本文提出了一种新的硅工具，用于设计复杂的多层介电弹性体 (DE)，其特征是最近引入的逐层可重构电极细观结构。受克拉克实验室（哈佛）Hajiesmaili 和 Clarke（2019 年）的前沿实验工作的启发，该贡献引入了一种以电极的扩散界面处理为基础的新方法，由此引入了空间变化的机电自由能密度，其活性性能与选择的电极细观结构有关。最先进的相场优化技术与经历大（可能极端）变形的电刺激 DE 数值解的最新发展相结合，为了解决寻找最合适的电极逐层细观结构的挑战性任务，从而产生特定的三维驱动模式。本文介绍了三个关键的创新点。首先，考虑使用相场方法对放置在用户定义界面区域的可重构电极进行隐式定义。其次，电极表面内相场的扩展作用于周围的介电弹性体体积，以解释相邻弹性体层内电极存在（或不存在）的影响。此外，提出了一种原始的自由能密度能量插值方案，其中仅机电贡献受扩展相场函数的影响，导致等效的空间变化活性材料配方。第三，考虑用于表面内电极相场函数演化的非保守 Allen-Cahn 类型的定律，适用于当前的大应变高度非线性机电设置。展示了一系列概念验证示例（圆形和方形几何形状），以证明该方法的稳健性及其作为设计受 DE 启发的新软机器人组件的新工具的潜力。最终目标是通过在硅片上生产电压可调（负高斯曲率和正高斯曲率）DE 形状来帮助推动这项技术的发展，而不仅仅是通过反复试验研究获得的那些形状。

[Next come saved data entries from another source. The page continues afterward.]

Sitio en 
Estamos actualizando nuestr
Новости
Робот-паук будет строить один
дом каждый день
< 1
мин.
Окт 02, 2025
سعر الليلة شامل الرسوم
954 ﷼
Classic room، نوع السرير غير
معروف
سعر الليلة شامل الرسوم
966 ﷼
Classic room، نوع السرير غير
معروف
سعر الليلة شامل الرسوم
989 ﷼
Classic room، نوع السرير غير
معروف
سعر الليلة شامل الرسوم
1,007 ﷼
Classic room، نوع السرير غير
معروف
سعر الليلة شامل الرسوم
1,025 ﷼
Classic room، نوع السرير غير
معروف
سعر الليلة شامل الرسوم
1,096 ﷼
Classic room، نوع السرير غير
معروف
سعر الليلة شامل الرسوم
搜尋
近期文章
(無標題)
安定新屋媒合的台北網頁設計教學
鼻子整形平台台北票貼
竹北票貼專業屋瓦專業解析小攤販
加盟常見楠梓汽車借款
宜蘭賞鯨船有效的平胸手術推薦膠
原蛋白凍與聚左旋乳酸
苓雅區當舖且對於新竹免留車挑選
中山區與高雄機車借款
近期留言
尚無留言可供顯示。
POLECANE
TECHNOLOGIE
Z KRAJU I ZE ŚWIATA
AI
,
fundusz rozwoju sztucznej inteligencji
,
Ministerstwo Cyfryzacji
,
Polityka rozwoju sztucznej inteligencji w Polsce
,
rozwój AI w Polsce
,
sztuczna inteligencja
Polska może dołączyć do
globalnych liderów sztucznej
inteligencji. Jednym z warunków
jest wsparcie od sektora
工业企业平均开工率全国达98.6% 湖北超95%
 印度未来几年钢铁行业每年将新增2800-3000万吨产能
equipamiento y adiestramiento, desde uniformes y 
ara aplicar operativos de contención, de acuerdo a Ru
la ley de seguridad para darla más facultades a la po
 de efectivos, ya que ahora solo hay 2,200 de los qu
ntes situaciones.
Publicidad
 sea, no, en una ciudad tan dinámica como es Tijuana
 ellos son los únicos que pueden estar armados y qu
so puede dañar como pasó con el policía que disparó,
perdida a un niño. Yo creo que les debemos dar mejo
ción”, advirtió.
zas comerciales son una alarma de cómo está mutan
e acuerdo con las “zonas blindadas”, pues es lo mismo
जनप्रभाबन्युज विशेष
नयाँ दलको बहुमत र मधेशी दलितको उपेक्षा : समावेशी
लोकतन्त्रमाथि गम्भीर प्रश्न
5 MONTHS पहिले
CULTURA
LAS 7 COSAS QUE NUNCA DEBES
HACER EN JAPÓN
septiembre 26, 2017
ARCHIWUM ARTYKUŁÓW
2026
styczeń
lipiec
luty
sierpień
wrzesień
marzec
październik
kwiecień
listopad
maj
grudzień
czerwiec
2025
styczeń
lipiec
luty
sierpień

考虑用于表面内电极相场函数演化的非保守 Allen-Cahn 类型的定律，适用于当前的大应变高度非线性机电设置。展示了一系列概念验证示例（圆形和方形几何形状），以证明该方法的稳健性及其作为设计受 DE 启发的新软机器人组件的新工具的潜力。最终目标是通过在硅片上生产电压可调（负高斯曲率和正高斯曲率）DE 形状来帮助推动这项技术的发展，而不仅仅是通过反复试验研究获得的那些形状。考虑用于表面内电极相场函数演化的非保守 Allen-Cahn 类型的定律，适用于当前的大应变高度非线性机电设置。展示了一系列概念验证示例（圆形和方形几何形状），以证明该方法的稳健性及其作为设计受 DE 启发的新软机器人组件的新工具的潜力。最终目标是通过在硅片上生产电压可调（负高斯曲率和正高斯曲率）DE 形状来帮助推动这项技术的发展，而不仅仅是通过反复试验研究获得的那些形状。适应当前大应变高度非线性机电设置。展示了一系列概念验证示例（圆形和方形几何形状），以证明该方法的稳健性及其作为设计受 DE 启发的新软机器人组件的新工具的潜力。最终目标是通过在硅片上生产电压可调（负高斯曲率和正高斯曲率）DE 形状来帮助推动这项技术的发展，而不仅仅是通过反复试验研究获得的那些形状。适应当前大应变高度非线性机电设置。展示了一系列概念验证示例（圆形和方形几何形状），以证明该方法的稳健性及其作为设计受 DE 启发的新软机器人组件的新工具的潜力。最终目标是通过在硅片上生产电压可调（负高斯曲率和正高斯曲率）DE 形状来帮助推动这项技术的发展，而不仅仅是通过反复试验研究获得的那些形状。